- **Exercise description**:
Check every line of the entries below for the word "různými". Then give the number of lines that have it, with nothing added.

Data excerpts
------------------------------

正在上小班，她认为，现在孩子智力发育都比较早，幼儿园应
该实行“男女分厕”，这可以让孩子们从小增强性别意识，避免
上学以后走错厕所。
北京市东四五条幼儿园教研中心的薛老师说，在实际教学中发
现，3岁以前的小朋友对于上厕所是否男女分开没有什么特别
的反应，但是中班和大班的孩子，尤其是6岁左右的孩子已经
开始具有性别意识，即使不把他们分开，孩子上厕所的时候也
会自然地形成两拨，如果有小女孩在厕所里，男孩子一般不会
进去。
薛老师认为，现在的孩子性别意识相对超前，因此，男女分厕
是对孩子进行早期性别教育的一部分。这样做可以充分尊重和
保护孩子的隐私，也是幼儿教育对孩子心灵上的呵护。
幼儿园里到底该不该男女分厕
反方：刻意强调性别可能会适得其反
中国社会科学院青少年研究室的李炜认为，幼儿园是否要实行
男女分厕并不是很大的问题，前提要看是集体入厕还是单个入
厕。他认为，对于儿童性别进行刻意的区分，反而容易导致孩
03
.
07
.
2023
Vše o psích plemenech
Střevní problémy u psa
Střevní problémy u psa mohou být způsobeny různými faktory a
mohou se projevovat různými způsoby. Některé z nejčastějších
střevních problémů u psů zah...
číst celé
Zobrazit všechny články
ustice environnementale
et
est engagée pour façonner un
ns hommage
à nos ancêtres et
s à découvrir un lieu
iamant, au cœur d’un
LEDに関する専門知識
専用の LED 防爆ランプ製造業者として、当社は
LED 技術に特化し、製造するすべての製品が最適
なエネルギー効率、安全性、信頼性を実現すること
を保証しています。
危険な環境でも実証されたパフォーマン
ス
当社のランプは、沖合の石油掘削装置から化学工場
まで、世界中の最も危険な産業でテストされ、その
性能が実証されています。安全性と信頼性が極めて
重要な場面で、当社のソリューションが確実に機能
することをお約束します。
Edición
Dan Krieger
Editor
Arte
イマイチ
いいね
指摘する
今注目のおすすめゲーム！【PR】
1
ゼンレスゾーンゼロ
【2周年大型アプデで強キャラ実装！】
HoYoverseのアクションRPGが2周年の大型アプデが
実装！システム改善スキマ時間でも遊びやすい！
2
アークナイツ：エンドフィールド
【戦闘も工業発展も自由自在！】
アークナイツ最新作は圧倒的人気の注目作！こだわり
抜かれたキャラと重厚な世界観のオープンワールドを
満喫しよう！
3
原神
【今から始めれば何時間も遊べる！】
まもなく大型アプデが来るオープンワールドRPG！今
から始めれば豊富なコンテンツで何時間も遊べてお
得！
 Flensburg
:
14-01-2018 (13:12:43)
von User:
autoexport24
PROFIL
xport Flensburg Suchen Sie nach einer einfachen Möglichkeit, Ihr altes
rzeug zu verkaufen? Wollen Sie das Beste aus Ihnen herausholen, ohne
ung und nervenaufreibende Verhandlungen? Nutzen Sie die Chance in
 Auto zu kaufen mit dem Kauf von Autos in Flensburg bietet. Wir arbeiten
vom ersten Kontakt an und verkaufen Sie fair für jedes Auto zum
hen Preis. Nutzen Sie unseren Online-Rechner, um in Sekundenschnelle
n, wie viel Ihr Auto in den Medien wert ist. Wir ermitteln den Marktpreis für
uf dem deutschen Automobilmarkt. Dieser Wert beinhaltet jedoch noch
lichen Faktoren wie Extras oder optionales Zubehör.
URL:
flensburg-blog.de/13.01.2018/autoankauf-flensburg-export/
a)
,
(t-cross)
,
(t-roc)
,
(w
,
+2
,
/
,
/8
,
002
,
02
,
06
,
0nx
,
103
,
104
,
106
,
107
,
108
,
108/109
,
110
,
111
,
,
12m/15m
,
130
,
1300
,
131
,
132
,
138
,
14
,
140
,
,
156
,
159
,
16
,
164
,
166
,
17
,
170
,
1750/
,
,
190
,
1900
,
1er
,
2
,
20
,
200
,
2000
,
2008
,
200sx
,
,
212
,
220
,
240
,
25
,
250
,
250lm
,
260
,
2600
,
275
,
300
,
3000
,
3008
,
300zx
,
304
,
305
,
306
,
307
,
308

------------------------------

- **Task solution**:
2